Friday, January 22, 2010

Gunsight texts and Christianity

We watched the news tonight and heard that the NZ Army will have the biblical texts removed from their Trijicon gunsights. And a little later I learned that the manufacturers will stop inscribing them.

Apparently these text references slipped through years ago without being found by those who supervise the specifications for contract armaments. One blogger said he didn’t care what was on the rifle as long as it created the pink mist. Another more sensitive contributor said that “even some Christians” must be offended by these texts. Well, I’m one. Count me in. I'm offended...

It is a little ironic that immediately after the news we watched the episode of “Christianity – a History” on the future of the church. The declining state of the western church is linked to the great wars in which “Christians” on each side called on God to help them. The future for the church in Europe, suggested the presenter, lay in not changing the faith but changing the structures, relating to our communities and building bridges to other faiths.

That’s a bit more revolutionary than just grinding offensive biblical texts off rifles, I suppose.

Wednesday, January 20, 2010

As I take off the “Enabler” cap I have been wearing at team meetings for the last twelve months I have been reflecting on some things that help the monthly team meeting to be effective. Over the years we have developed a few simple rules of thumb and some have served very well. Having a year to work with them myself has been a satisfying but also salutary experience.

What I’ve realised is that an LSM Team Meeting is not quite like anything else which we are used to in the church. It has to meet some very specific requirements and so it demands equally specific actions. The Enabler is mostly responsible, of course, but every person who is in a team also needs to be aware of the issues.

I’ve attempted to put some of these together in a short paper entitled
Tips for Team Meetings which may be of interest to people who are making new journeys in Local Shared Ministry. And I’d welcome suggestions and comments from others.

Input data:

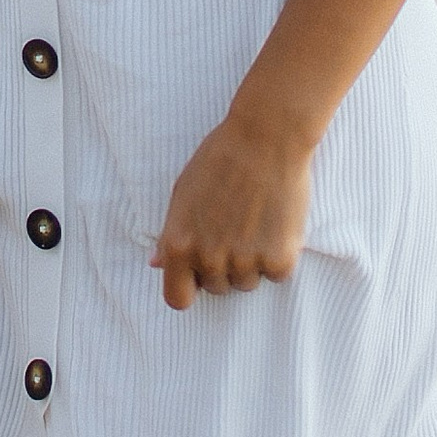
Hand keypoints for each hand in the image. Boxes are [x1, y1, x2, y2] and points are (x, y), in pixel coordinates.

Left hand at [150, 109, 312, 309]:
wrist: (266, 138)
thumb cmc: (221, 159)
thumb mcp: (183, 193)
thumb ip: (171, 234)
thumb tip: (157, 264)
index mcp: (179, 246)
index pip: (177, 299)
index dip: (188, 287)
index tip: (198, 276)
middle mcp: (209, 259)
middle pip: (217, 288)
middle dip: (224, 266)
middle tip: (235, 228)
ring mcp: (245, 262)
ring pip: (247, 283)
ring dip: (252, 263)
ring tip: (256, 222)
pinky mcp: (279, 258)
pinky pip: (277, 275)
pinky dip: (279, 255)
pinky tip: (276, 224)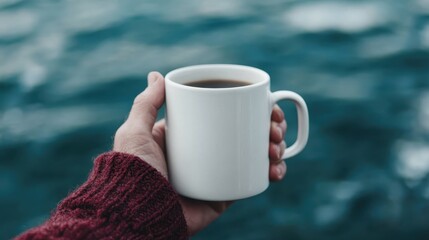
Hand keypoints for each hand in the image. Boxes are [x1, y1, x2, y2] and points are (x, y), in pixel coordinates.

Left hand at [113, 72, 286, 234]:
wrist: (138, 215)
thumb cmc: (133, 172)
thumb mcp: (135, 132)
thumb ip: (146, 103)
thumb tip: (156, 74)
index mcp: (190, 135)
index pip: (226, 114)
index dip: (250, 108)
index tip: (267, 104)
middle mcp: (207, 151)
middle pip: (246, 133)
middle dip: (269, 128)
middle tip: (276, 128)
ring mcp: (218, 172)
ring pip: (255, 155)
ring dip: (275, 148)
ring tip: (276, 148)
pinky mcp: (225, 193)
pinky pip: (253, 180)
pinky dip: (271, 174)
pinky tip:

* * *

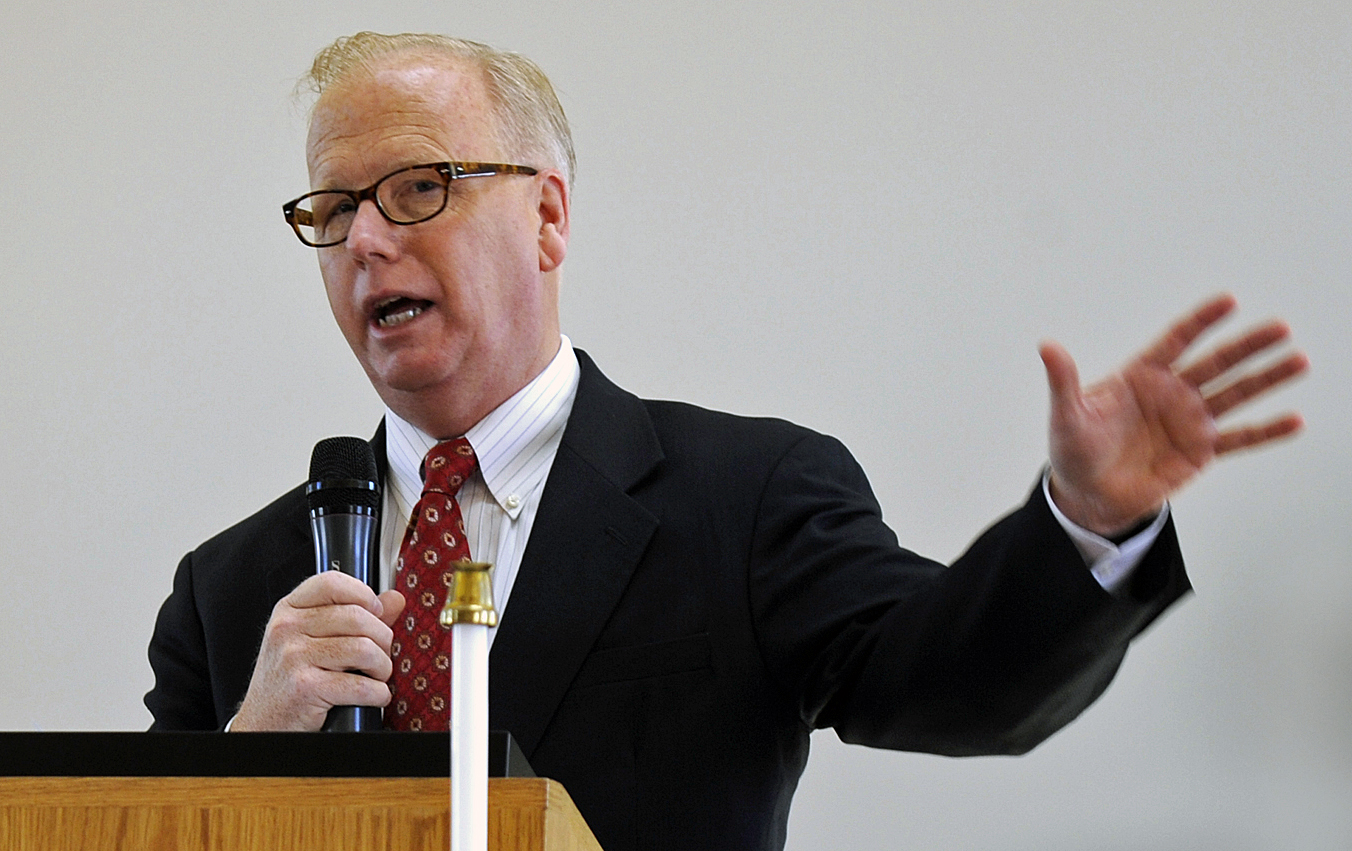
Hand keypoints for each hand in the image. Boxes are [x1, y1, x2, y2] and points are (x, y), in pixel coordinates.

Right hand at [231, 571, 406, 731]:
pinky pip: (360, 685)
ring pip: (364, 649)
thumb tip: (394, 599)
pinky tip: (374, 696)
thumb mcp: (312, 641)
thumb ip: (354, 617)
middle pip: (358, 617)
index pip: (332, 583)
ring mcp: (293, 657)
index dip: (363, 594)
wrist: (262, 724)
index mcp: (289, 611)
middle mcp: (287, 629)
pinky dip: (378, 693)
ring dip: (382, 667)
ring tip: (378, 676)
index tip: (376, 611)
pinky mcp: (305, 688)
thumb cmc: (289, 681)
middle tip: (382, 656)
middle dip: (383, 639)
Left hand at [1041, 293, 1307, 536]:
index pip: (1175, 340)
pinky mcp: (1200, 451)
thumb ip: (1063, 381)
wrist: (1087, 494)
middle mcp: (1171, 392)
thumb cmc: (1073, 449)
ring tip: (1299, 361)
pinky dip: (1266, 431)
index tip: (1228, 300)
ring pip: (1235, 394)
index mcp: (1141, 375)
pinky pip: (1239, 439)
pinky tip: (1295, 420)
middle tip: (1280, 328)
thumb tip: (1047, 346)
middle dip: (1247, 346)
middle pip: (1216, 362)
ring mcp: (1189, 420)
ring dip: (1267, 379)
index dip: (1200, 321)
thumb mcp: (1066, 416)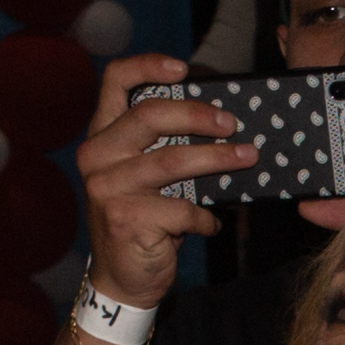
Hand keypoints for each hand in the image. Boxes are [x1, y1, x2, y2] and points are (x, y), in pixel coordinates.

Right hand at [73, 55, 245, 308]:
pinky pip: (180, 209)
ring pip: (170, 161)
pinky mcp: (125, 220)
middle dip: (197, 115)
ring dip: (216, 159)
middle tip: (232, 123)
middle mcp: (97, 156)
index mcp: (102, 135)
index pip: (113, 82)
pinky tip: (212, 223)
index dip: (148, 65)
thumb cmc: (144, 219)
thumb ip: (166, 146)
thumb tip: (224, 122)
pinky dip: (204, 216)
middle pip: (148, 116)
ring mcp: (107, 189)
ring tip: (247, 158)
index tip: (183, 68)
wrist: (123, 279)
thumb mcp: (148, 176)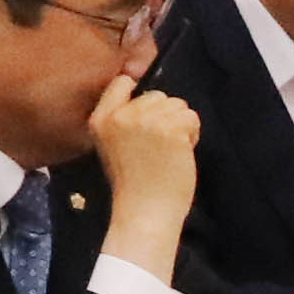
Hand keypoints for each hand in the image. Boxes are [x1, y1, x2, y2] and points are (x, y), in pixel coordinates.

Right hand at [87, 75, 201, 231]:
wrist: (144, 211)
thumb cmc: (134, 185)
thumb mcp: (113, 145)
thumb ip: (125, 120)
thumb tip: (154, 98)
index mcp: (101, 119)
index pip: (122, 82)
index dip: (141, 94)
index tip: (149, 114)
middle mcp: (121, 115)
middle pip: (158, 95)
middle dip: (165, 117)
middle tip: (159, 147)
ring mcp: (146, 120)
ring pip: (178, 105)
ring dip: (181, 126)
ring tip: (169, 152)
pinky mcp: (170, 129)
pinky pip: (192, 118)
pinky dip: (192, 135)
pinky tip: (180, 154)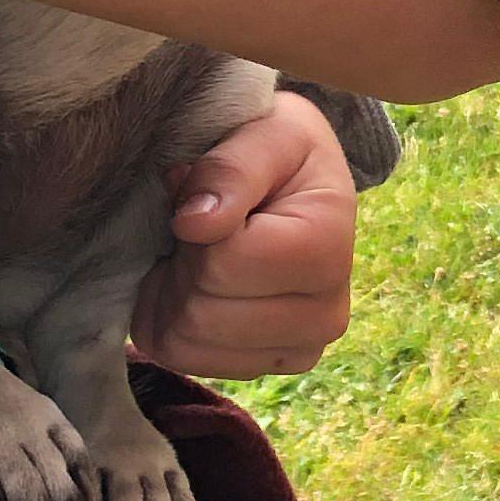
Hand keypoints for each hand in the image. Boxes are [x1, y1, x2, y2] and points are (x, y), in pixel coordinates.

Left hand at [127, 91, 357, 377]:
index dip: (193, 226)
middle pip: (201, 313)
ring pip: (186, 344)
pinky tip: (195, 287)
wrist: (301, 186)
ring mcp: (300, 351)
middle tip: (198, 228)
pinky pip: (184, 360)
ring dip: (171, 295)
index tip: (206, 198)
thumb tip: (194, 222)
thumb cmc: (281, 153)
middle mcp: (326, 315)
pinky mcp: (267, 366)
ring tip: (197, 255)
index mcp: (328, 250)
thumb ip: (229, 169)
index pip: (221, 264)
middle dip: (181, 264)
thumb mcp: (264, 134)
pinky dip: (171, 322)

* * *

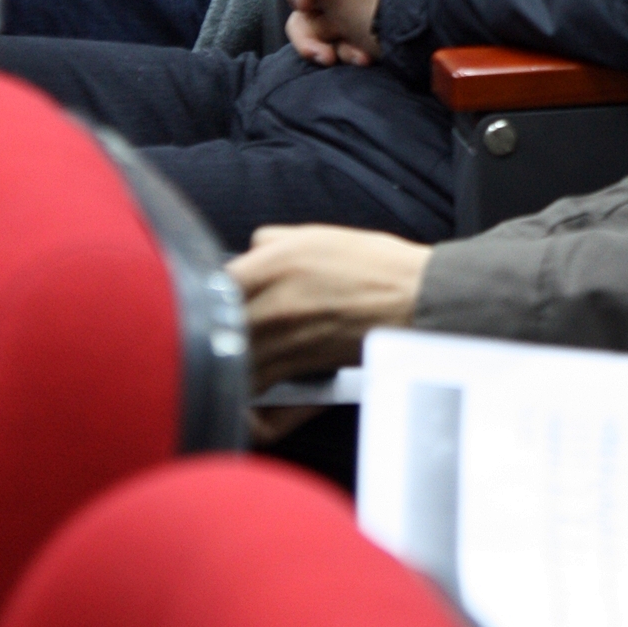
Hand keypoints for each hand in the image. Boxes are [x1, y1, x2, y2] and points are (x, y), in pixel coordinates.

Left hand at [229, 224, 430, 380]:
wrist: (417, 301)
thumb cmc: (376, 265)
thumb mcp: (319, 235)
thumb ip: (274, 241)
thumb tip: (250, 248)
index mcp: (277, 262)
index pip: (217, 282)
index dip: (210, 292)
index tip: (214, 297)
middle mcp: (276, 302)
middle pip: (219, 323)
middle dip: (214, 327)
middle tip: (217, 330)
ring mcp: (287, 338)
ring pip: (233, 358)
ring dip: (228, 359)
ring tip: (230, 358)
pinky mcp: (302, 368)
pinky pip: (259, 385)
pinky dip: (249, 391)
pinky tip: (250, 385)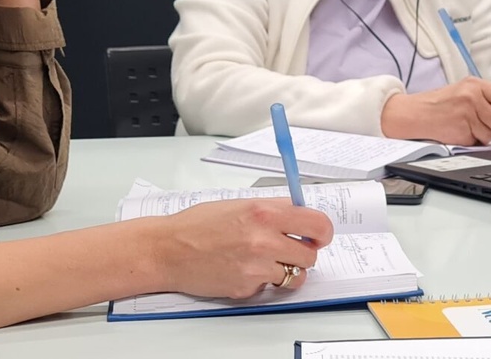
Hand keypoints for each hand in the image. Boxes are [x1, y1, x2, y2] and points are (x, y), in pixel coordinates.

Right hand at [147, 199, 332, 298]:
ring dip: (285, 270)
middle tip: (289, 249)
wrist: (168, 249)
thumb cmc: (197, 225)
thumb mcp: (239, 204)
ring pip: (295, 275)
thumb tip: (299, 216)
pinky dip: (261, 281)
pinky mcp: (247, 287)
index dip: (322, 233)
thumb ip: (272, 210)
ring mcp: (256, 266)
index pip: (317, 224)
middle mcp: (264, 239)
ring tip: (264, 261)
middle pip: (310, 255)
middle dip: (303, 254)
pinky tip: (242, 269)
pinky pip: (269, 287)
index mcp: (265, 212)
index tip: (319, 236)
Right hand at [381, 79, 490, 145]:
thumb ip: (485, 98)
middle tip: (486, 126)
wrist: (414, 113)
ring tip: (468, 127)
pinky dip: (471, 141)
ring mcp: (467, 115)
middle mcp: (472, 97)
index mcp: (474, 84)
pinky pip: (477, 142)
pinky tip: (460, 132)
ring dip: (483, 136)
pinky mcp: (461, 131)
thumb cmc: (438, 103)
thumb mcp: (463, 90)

Brief 1: According to the blog post, what did the TV presenter say the future of the church in Europe lay in? List each thing the presenter named.
Brief 2: Reproduce the blog post word for word from "Wednesday, January 20, 2010" to "of the issues.".
Brief 3: In the blog post, what cap has the writer been wearing at team meetings for the last twelve months?

Task response 1:
- Changing the structures (not changing the faith)
- Relating to our communities
- Building bridges to other faiths

Task response 2:
Wednesday, January 20, 2010

As I take off the “Enabler” cap I have been wearing at team meetings for the last twelve months I have been reflecting on some things that help the monthly team meeting to be effective. Over the years we have developed a few simple rules of thumb and some have served very well. Having a year to work with them myself has been a satisfying but also salutary experience.

What I’ve realised is that an LSM Team Meeting is not quite like anything else which we are used to in the church. It has to meet some very specific requirements and so it demands equally specific actions. The Enabler is mostly responsible, of course, but every person who is in a team also needs to be aware of the issues.

Task response 3: The "Enabler" cap.